Consider the substitution: $x=z-a$. The equation takes the form: $(z-a)^3-61(z-a)^2-8000=0$. We expand the latter and get: $z^3-3az^2+3a^2z-a^3-61(z^2-2az+z^2)-8000=0.$ Set $a=-\frac{61}{3}$ to delete the term that contains $z^2$. We get: $z^3+pz+q=0$ with $p=-\frac{3721}{3}$, $q=-\frac{669962}{27}$. Compute the following value $\Delta=\frac{q^2}4+\frac{p^3}{27}\approx83253629.63$. One of roots of equation is: $z=(-\frac{q}{2}+\Delta)^{(1/3)}+(-\frac{q}{2}-\Delta)^{(1/3)}\approx42.6813$. The corresponding root of the cubic equation is: $x_0=z-a\approx63.0147$. Consider the function: $f(x)=x^3-61x^2-8000$. The derivative is $f'=3x^2-122x=3x(x-\frac{122}{3})$. From the latter we get: $f'>0$ for $x\in(-\infty,0)\cup(\frac{122}{3},+\infty)$. It means that the function increases on intervals: $(-\infty,0)$ and $(\frac{122}{3},+\infty)$. $f(0)=-8000$. $f(\frac{122}{3})<0$. Thus, the function has only one real root.

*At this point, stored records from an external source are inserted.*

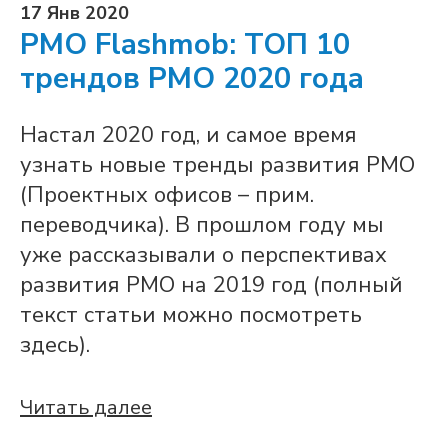
17 Янв 2020
PMO Flashmob: ТОП 10
трендов PMO 2020 года
Настал 2020 год, и самое время
узнать новые тренды развития PMO
(Проектных офисов – прим.
переводчика). В прошлом году мы
уже рассказывали о перспективах
развития PMO на 2019 год (полный
текст статьи можно посмотреть
здесь).
Читать далее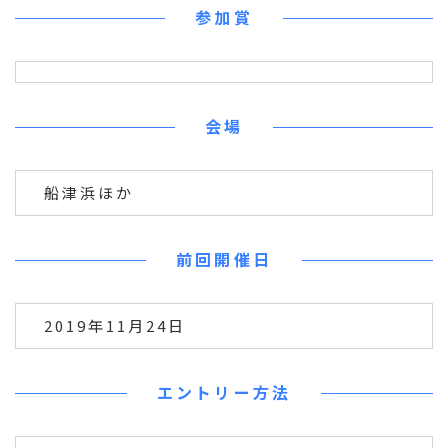
参加賞
会場
船津浜ほか
前回開催日
2019年11月24日
エントリー方法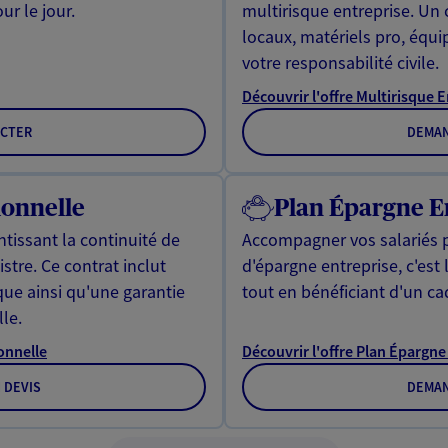
ur le jour.
multirisque entreprise. Un
locaux, matériels pro, équ
votre responsabilité civile.
Découvrir l'offre Multirisque 
CTER
DEMAN
ionnelle
Plan Épargne E
ntissant la continuité de
Accompagner vos salariés p
stre. Ce contrat inclut
d'épargne entreprise, c'est 
ue ainsi qu'une garantie
tout en bénéficiant d'un ca
lle.
ionnelle
Découvrir l'offre Plan Épargne
 DEVIS
DEMAN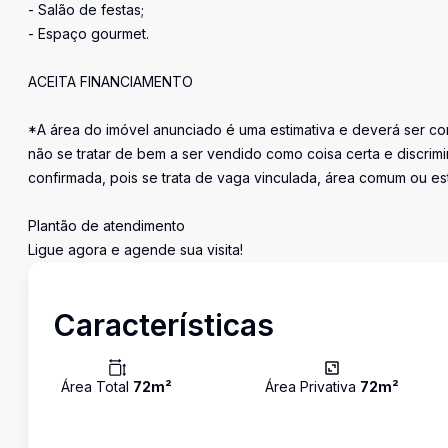
- Salão de festas;
- Espaço gourmet.
ACEITA FINANCIAMENTO
*A área do imóvel anunciado é uma estimativa e deverá ser con
não se tratar de bem a ser vendido como coisa certa e discr
confirmada, pois se trata de vaga vinculada, área comum ou e
Plantão de atendimento
Ligue agora e agende sua visita!
Características
Área Total
72
m²
Área Privativa
72
m²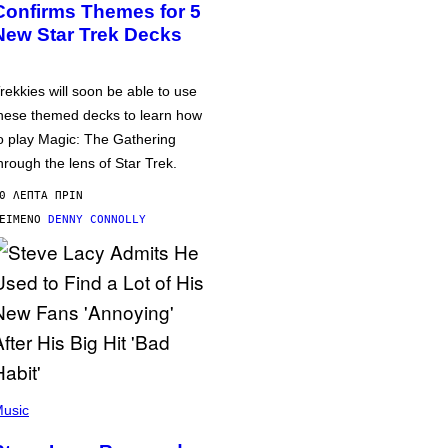
Confirms Themes for 5
New Star Trek Decks
rekkies will soon be able to use
hese themed decks to learn how
o play Magic: The Gathering
hrough the lens of Star Trek.
0 ΛΕΠΤΆ ΠΡΙΝ
ΕΊΜΕΝΟ
DENNY CONNOLLY
usic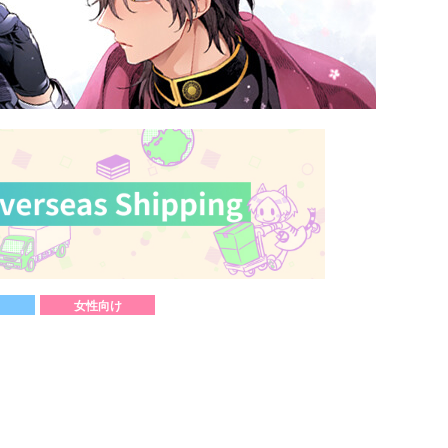
女性向け
）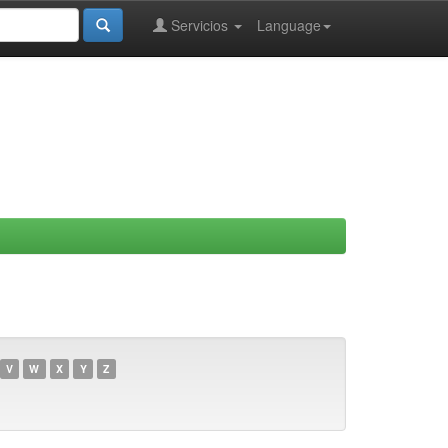
Servicios
Language
V
W
X
Y
Z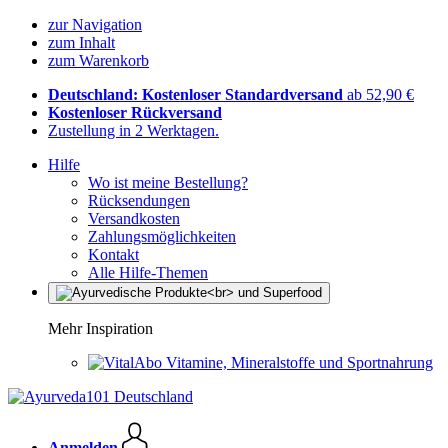
zur Navigation
zum Inhalt
zum Warenkorb
Deutschland: Kostenloser Standardversand
ab 52,90 €
Kostenloser Rückversand
Zustellung in 2 Werktagen.
Hilfe
Wo ist meine Bestellung?
Rücksendungen
Versandkosten
Zahlungsmöglichkeiten
Kontakt
Alle Hilfe-Themen
Mehr Inspiration
Vitamine, Mineralstoffe und Sportnahrung
Anmelden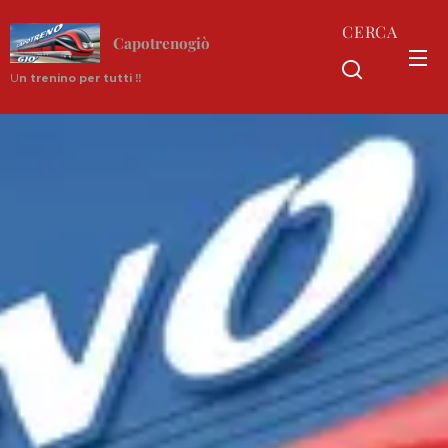
CERCA
Capotrenogiò
U
n trenino per tutti !!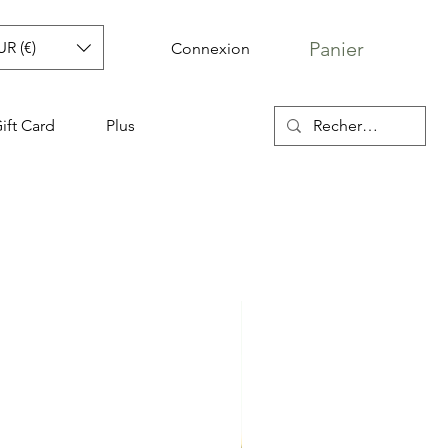
Panier
UR (€)
Connexion
ift Card
Plus
besace Nat & Nin
original
Prix promotionnel
00 €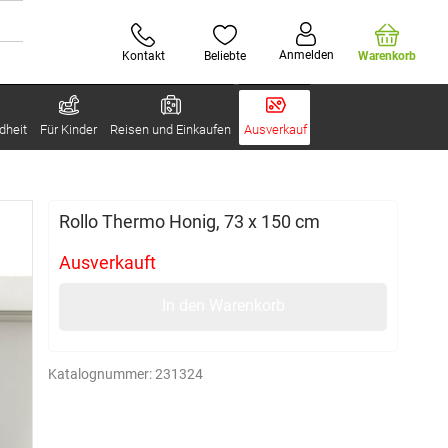
Anmelden
Kontakt
Beliebte
Warenkorb
dheit
Für Kinder
Reisen und Einkaufen
Ausverkauf
Rollo Thermo Honig, 73 x 150 cm
Ausverkauft
In den Warenkorb
Katalognummer:
231324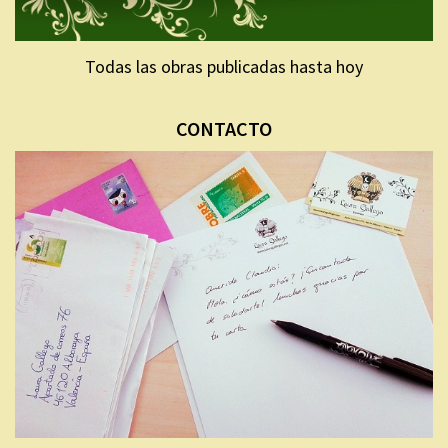
Todas las obras publicadas hasta hoy
CONTACTO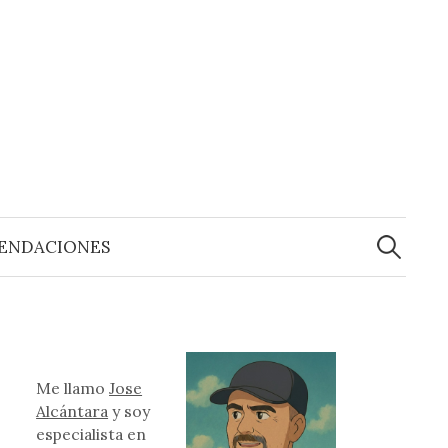
Buscar:
ENDACIONES
Me llamo
Jose
Alcántara
y soy
especialista en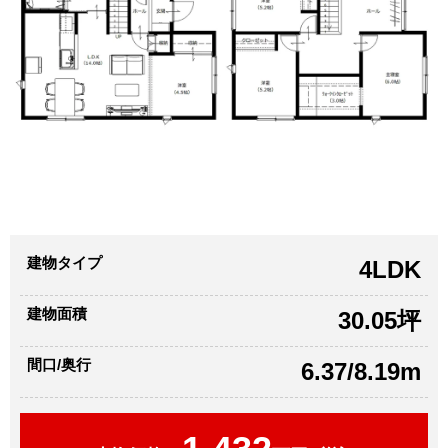
建物タイプ
4LDK
建物面積
30.05坪
間口/奥行
6.37/8.19m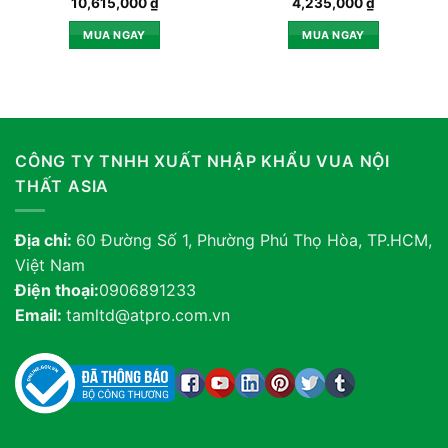
10,615,000
₫
4,235,000
₫
MUA NGAY
MUA NGAY
CÔNG TY TNHH XUẤT NHẬP KHẨU VUA NỘI
THẤT ASIA
Địa chỉ:
60 Đường Số 1, Phường Phú Thọ Hòa, TP.HCM,
Việt Nam
Điện thoại:
0906891233
Email:
tamltd@atpro.com.vn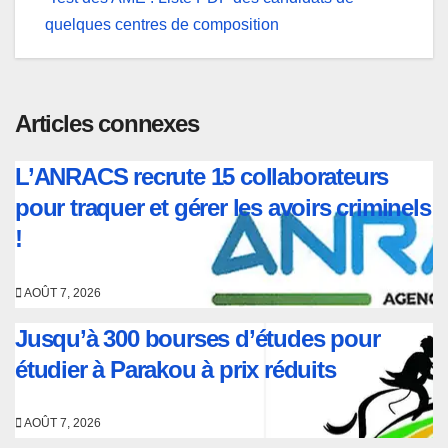
l’article
quelques centres de composition
Articles connexes
L’ANRACS recrute 15 collaborateurs
pour traquer et gérer les avoirs criminels
!
AOÛT 7, 2026
Jusqu’à 300 bourses d’études pour
étudier à Parakou à prix réduits
AOÛT 7, 2026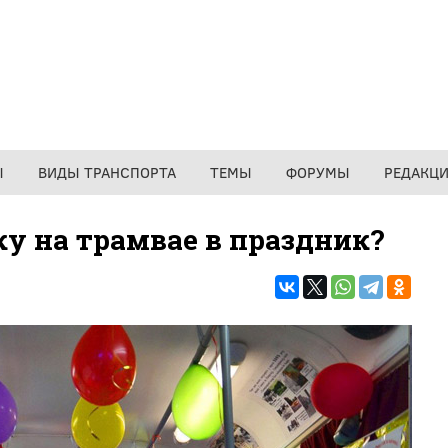
Ы
ВИДЫ ТРАНСПОРТА
ТЕМЫ
ФОРУМЫ
РЕДАКЦ
ку на трамвае в праздник?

It is on the interval $(\frac{122}{3},+\infty)$. It means, that it is possible to present the function as: $f(x)=(x-x_0)((x+\alpha)^2+\beta)$with real $\alpha$ and $\beta$. The following relations holds: $2\alpha-x_0=-61$, $-2\alpha x_0+\alpha^2+\beta=0$ We receive: $\alpha=\frac{x_0-61}{2}\approx1.0073$, $\beta=2\alpha x_0-\alpha^2\approx125.9398$. Other two roots have the form: $x_1=-\alpha-i\sqrt{\beta}\approx-1.0073+11.2223\,i,\quad x_2=-\alpha-i\sqrt{\beta}\approx-1.0073-11.2223\,i.$

Thus, roots of equation have the form: $x_0\approx63.0147$, $x_1\approx-1.0073+11.2223\,i$, $x_2\approx-1.0073-11.2223\,i$.